En 1980, la vejez era una eventualidad lejana para Norma Mujica.
«Tenía 27 años, me casé y con mi esposo bailaba salsa en las discotecas. Nos gustaba mucho Oscar de León y Celia Cruz. A veces comíamos comida china en algún restaurante y los fines de semana íbamos a la playa o a pasear», recuerda con nostalgia.
A sus 67 años, sus días transcurren de una manera muy distinta a lo que imaginó. Su pensión, que comenzó en un monto equivalente a US$172 mensuales, solo representa ahora US$1,3 al cambio por la continua devaluación del bolívar, la endeble moneda venezolana.
Su casa, en la cima de una empinada subida mal asfaltada, evidencia que ya no es tiempo de construir, sino de sobrevivir: techo de zinc, paredes de cemento descascaradas por la humedad y decoradas con afiches de Jesús, piso con baldosas que todavía esquivan el deterioro, muebles con la madera desconchada, una vieja lavadora, cocinita a gas, cortinas gastadas.
Norma camina con lentitud, vestida con una bata un tanto raída, arrastrando una imitación de zapatos Crocs que usa con medias de lana. Se sienta en una pequeña silla de plástico y cuenta que desde que nació ha vivido en la parroquia 23 de Enero, una zona popular que se levanta sobre un cerro al oeste de Caracas.
«Mi papá tocaba timbal en una orquesta, aquí en el 23 siempre hubo mucha salsa y merengue», dice.
«Con mi esposo compré esta casita y poco a poco la mejoramos con arena, cemento. Cuando cumplí 40 años dios me escuchó y tuve mi único hijo, me costó mucho quedar embarazada», recuerda.
«A Eliécer nunca le faltó nada».
Su esposo, Rafael Alcalá, trabajaba de asistente en el departamento de sistemas de un banco y ella, desde los 19 años, lo hacía en un organismo público gubernamental: el Instituto de Previsión y Asistencia Social del Ministerio de Educación.
El Instituto brinda asistencia médica a los maestros que trabajan para el Estado.
«Hice de todo, secretaria, mensajera y como tenía el bachillerato asistí a cursos y me gradué de técnico de registro médico. Entraba a las diez de la mañana y salía a las nueve de la noche», cuenta Norma.
En 2000 sufrió un accidente cerebrovascular en el trabajo. «La tensión arterial me subió muchísimo, caí al piso y estuve grave», recuerda.
Con el tiempo recuperó el habla y pudo caminar nuevamente con ayuda de un bastón. Pero no regresó al trabajo. El Estado le otorgó una pensión por invalidez a partir del 29 de septiembre de 2000 que adelantaba su pensión de vejez.
Para ese entonces, la pensión de Norma equivalía a US$172 mensuales que le permitían cubrir todas sus necesidades básicas.
«Compraba suficiente comida, pagaba el teléfono, las medicinas y además mi esposo trabajaba», cuenta.
El expresidente Hugo Chávez había impulsado en 1999 una reforma de la Constitución que incluía la obligación del Estado de pagar un salario mínimo que cubriese las necesidades básicas, y las pensiones se igualaron a ese parámetro.
Formalmente el sistema de pensiones en Venezuela es de reparto, una modalidad donde los trabajadores activos contribuyen con un porcentaje de su salario para costear las pensiones de la población en edad de retiro.

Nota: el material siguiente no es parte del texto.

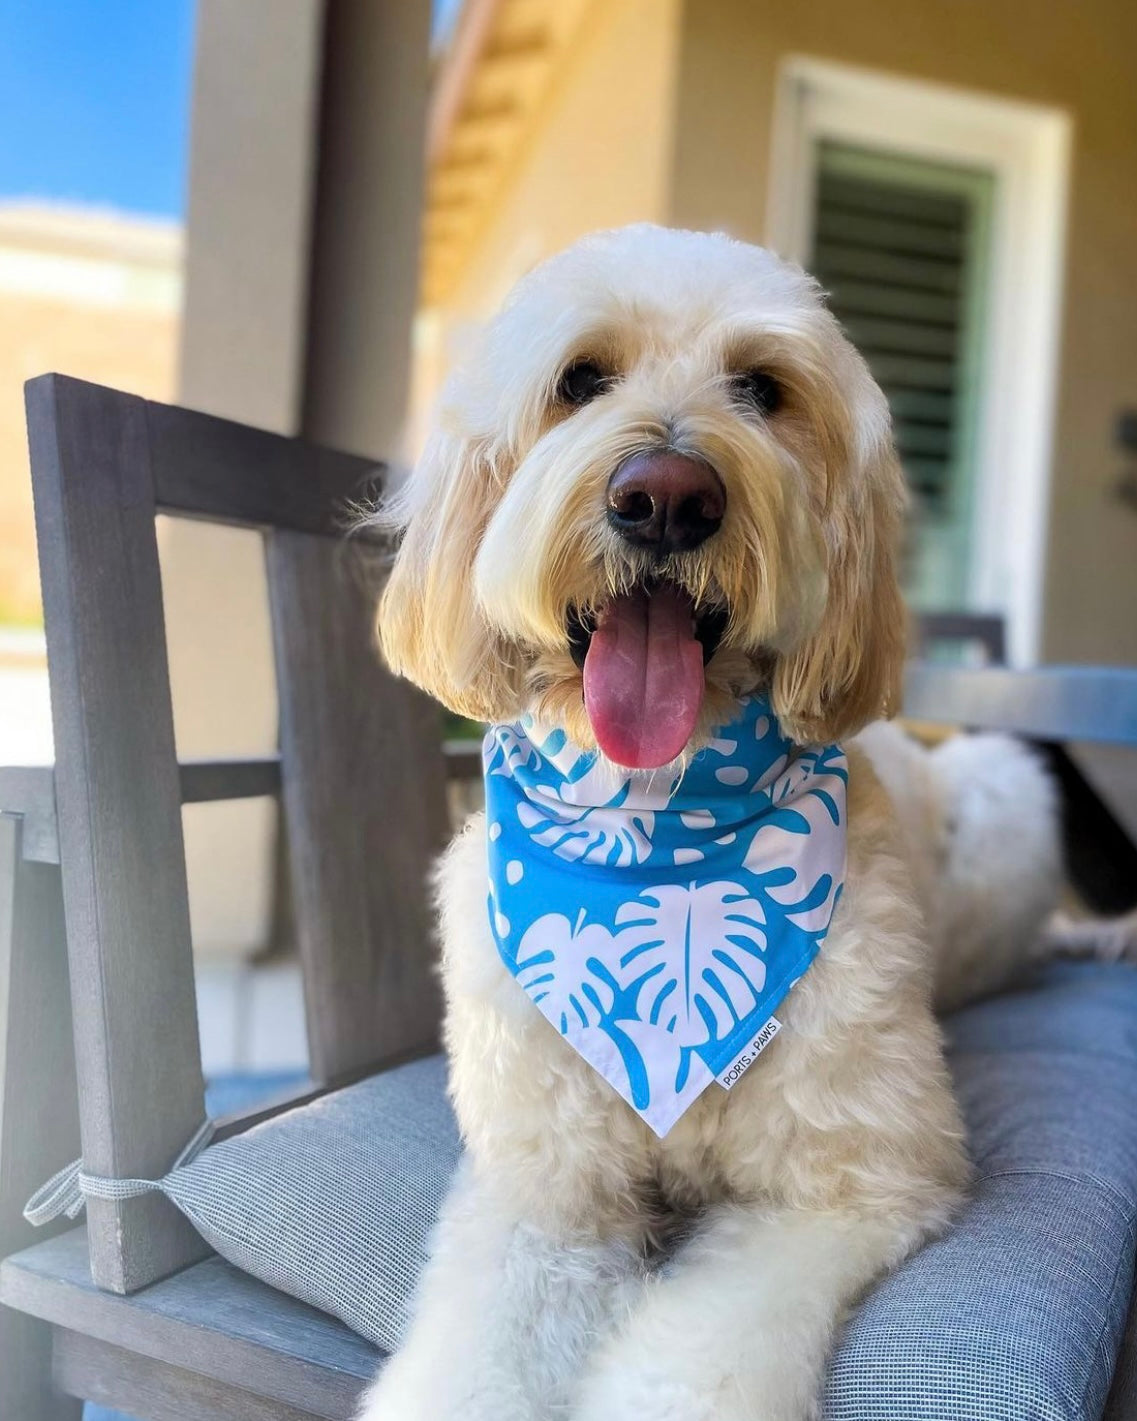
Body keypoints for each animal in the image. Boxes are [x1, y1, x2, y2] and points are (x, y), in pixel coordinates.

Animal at [362, 227, 1068, 1415]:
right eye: (580, 379)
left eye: (763, 388)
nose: (666, 496)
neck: (658, 827)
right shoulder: (546, 1188)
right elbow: (476, 1351)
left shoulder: (844, 1184)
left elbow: (690, 1359)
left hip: (1004, 790)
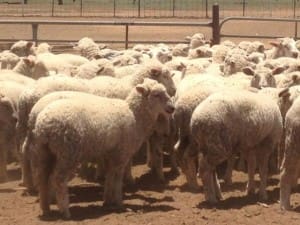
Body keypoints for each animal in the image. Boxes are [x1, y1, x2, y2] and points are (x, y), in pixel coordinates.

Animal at [29, 79, 175, 218]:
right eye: (156, 94)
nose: (172, 108)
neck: (134, 116)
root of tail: (45, 124)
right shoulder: (121, 154)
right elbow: (117, 178)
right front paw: (119, 202)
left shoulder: (110, 154)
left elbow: (110, 176)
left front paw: (107, 200)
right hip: (68, 152)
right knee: (58, 179)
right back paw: (65, 211)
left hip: (45, 152)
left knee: (42, 178)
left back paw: (46, 209)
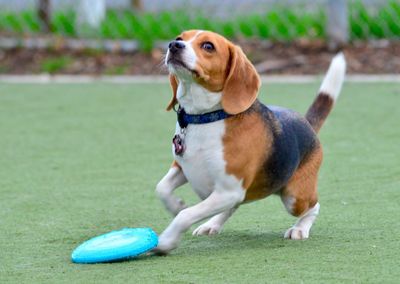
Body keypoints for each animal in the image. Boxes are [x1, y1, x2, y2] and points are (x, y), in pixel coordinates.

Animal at [155, 30, 346, 254]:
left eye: (208, 46)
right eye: (180, 38)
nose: (173, 45)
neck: (205, 117)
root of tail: (306, 122)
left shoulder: (229, 189)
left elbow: (185, 215)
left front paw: (166, 240)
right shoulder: (183, 168)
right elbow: (161, 188)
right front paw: (175, 205)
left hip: (294, 196)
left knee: (313, 206)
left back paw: (300, 229)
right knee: (231, 208)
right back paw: (211, 224)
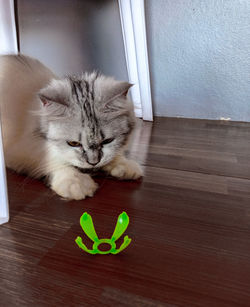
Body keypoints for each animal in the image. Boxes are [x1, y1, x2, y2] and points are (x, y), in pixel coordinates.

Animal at [0, 54, 143, 200]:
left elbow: (115, 155)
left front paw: (124, 164)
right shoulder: (22, 147)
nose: (93, 162)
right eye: (73, 143)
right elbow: (55, 160)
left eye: (107, 141)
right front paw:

Pero el aporte es muy poco porque muchos trabajadores, sobre todo los más cualificados, se han marchado del país, los salarios son bajos, el bolívar está depreciado y buena parte de los empleos están en el sector informal de la economía y no contribuyen al sistema.
Por lo tanto, el costo de las pensiones de 4,5 millones de venezolanos recae en el Estado. Y las cuentas no cuadran.
La principal fuente de ingresos es el petróleo, que provee nueve de cada diez dólares que ingresan al país. Y la extracción ha caído de manera pronunciada desde 2017, situándose a niveles de 1940.
Esa es una de las causas de un Estado empobrecido, sin recursos, con un ingreso ínfimo de divisas, a lo que se suma la mayor inflación del mundo que devalúa sin freno la moneda nacional, el bolívar.
En este entorno, durante los últimos tres años el Banco Central ha recortado continuamente la oferta de dólares, en los que los venezolanos se refugian para tratar de conservar algo de valor. Entonces, la cotización de la moneda estadounidense aumenta a un ritmo febril que pulveriza el valor del cambio en dólares de las pensiones.
El colapso ha hecho que la calidad de vida de la gran mayoría de los ancianos descienda violentamente, dejándolos en una gran vulnerabilidad.